In other news, on June 19, 2002, Mr Nikolai Bogdanov, a 42-year-old Romani man, testified to the ERRC/Memorial that he was beaten by two police officers while in detention in Pskov in north-western Russia. Mr Bogdanov reported that on May 14, 2002, he was arrested in Pskov because he did not have his "propiska." Propiska is a police registration for people released from prison. Mr Bogdanov was subsequently held in detention for ten days. According to Mr Bogdanov, while in detention, he was severely beaten by two police officers who appeared to be about 30 to 35-years-old. Mr Bogdanov reportedly sustained three broken ribs as a result of the police abuse. However, Mr Bogdanov stated that, after his ribs were broken, the officers threatened him and inflicted more physical abuse on him to force him to sign a written statement that he had broken his ribs when he fell down a staircase while drunk. Mr Bogdanov's father, Mr Nikolai Alexandrovich Kozlov, told the ERRC/Memorial that the police in Pskov had arrested and detained his son without reason. Mr Kozlov expressed the view that the Pskov police were "bad and violent." Mr Bogdanov did not file a complaint against the officers. As of November 8, 2002, ERRC/Memorial research revealed that there had been no police investigation in the case. The incident took place at the same police station in Pskov in which Ms Fatima Aleksandrovich, a 23-year-old Romani woman, died on May 24, 2002, under suspicious circumstances (additional information in the case is available at: Suspicious Death of a Romani Woman in a Russian Police Station ).

Testimony provided to the ERRC/Romano Kher, by several Roma who wished to remain nameless revealed that on April 2, 2002, seven police officers in two cars raided a neighbourhood densely populated by Roma in Saint Petersburg in north-western Russia.
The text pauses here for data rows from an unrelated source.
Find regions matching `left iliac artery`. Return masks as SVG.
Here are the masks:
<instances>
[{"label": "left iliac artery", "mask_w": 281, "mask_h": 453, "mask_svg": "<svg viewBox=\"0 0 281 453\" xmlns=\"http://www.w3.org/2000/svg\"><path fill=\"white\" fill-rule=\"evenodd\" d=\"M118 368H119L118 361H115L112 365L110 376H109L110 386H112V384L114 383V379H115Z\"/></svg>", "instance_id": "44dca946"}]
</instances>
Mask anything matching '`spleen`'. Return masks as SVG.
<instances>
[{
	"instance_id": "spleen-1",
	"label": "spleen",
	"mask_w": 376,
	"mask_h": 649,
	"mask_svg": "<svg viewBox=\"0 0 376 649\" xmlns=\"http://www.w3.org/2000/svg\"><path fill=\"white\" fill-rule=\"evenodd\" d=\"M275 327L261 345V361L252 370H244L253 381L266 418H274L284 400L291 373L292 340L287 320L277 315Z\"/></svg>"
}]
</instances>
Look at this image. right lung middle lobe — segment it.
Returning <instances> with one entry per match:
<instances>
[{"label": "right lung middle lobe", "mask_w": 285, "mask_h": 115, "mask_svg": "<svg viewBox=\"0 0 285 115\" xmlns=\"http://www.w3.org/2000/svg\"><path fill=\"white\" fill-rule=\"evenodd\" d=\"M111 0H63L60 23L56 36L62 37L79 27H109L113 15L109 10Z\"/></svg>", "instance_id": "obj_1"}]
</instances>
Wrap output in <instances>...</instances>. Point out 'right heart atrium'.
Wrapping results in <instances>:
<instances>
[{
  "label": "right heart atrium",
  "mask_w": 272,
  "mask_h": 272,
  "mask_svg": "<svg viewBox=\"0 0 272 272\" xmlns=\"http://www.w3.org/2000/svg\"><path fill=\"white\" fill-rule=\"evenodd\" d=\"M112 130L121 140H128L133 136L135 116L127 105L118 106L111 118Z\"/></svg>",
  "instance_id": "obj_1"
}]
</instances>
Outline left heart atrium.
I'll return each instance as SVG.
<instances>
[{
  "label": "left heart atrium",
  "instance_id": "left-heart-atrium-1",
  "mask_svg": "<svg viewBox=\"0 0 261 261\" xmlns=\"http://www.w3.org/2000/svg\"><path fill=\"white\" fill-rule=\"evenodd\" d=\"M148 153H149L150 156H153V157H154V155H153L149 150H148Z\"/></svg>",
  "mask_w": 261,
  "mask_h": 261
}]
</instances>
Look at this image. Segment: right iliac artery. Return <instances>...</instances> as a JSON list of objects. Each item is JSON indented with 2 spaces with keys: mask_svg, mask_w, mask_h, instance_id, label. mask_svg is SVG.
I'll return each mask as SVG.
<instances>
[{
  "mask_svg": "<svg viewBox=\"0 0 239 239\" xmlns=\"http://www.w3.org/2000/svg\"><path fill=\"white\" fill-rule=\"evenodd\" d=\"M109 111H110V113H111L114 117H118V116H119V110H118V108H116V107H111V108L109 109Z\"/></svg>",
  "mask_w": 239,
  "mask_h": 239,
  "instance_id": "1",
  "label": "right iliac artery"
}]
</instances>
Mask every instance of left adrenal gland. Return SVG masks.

According to the Roma with whom the ERRC/Romano Kher spoke, police planned to detain two Roma, despite having not found any drugs in their possession, but did not because bribes were paid on the spot. According to the Roma interviewed, police officers openly demanded bribes in the amount of 5,000 US dollars (approximately 5,085 euros), threatening to otherwise "find" two grams of heroine in each detainee's pockets. The Roma also stated that the police used abusive language during the raid. The operation reportedly continued for nearly twenty-four hours. The Roma told the ERRC/Romano Kher that around twenty Roma living in the neighbourhood hid on the day in question in order to avoid police harassment.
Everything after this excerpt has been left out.